When the polyurethane coat used to finish your floor wears off, the wood begins to absorb water. This water can come from snow, rain, pet’s paws, spilled drinks, and even the cleaning product used on the floor. When your floorboards turn grey, it is your floor’s way of crying out for help; it is a sure-fire sign that it is time to have it refinished, and the sooner, the better!

Sticking Rugs

If your rugs begin sticking to your wooden floor, it is definitely time for refinishing. Sticky rugs are a sign that your floor is worn out in certain places, and this needs to be corrected quickly.

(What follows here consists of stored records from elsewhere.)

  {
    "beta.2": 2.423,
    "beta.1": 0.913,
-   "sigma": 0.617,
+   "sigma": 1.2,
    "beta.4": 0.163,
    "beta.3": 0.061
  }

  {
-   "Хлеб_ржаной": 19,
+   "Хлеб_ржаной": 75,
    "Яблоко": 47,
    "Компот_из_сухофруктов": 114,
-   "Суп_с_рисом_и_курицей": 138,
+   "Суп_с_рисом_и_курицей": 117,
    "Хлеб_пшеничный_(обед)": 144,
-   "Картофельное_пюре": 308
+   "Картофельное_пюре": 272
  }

Moisture also warps wood. You may notice some separation between the planks. The edges of the boards may buckle upward or turn downward. Any of these signs mean it’s time to refinish, and your contractor may recommend replacing damaged slats.

You Want a Change

Getting your floors refinished doesn’t always have to be about repairing the damage. It’s a great way to give your floors a new stain. If you are looking to spruce things up, refinishing your floor will allow you to get a fresh-looking floor without having the floorboards replaced. This is especially useful if your hardwood floor is in good condition, but the style is outdated. Refinishing it with a different stain is an easy way to upgrade your floor. Doing this will immediately give your home a face-lift. Not only is this option more affordable, but it will also increase the resale value of your house because the original wood flooring is intact.

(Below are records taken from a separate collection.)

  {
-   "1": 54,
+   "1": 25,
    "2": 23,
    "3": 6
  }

When to Replace a Hardwood Floor

Loose Floorboards

Does your wooden flooring bend, shift, sway, or buckle under your weight? If it does, it is time to replace those floorboards or that section at the very least. Although some floor movement can be subtle, you can test the extent of the damage by using something sturdy to check for saggy, floating weak spots in the floors. Still not sure what the root cause of these issues might be? Call a professional. It could be something as major as foundation cracks or water damage, and only a specialist will be able to tell.

Deep scratch marks

If there are chips or deep scratch marks on your floor and the puts are deep, replacing the boards is the only way to get rid of this problem. This is because you can’t sand them down.

Water damage

Flooding can damage a floor beyond repair. When there is water damage, it could cause the wood to warp, bulge, or buckle, making the floor unsafe. The good news is, if it is only some of the floor that has been damaged, you can have some of the boards replaced as opposed to the entire floor. However, if the damage is deeper than the surface, a full floor replacement might be best.

Multiple Refinishing

If you’ve had your hardwood floors for a while, there is a probability that it has been refinished a couple of times already. If this is the case, do well with another refinishing. Refinishing can only be done a couple of times before the wood becomes too thin to support its normal load. If this is the case, replacing the floor will be the best thing to do.

Bugs and Pests

The only way to treat hardwood floors that have become infested is to replace them as soon as possible in order to prevent the spread of those ghastly critters. Although insects like termites are the sure death of hardwood floors, the presence of any insect is an indicator that you need new floors.

Permanent Staining

Hardwood floors can become permanently stained by things like wine, juice, and paint. If the spills are treated immediately, most hardwood floor staining can be avoided. However, over time you might notice a deep-set stain that does not fade or disappear after your hardwood floors have been cleaned or refinished several times. This means it is beyond repair and time for a change.

Costs of Installing New Hardwood Floors

In most cases, it will be less expensive to refinish your hardwood floors. Having them replaced requires you to pay for additional wood and the removal of your current hardwood floor. However, if only portions of your hardwood floor are damaged, you can replace those sections and save a lot of money on the overall cost of repairs. Of course, some old floors will be beyond repair. Floors with a lot of movement between boards are not good options for refinishing because the movement will adversely affect the sanding and finishing process.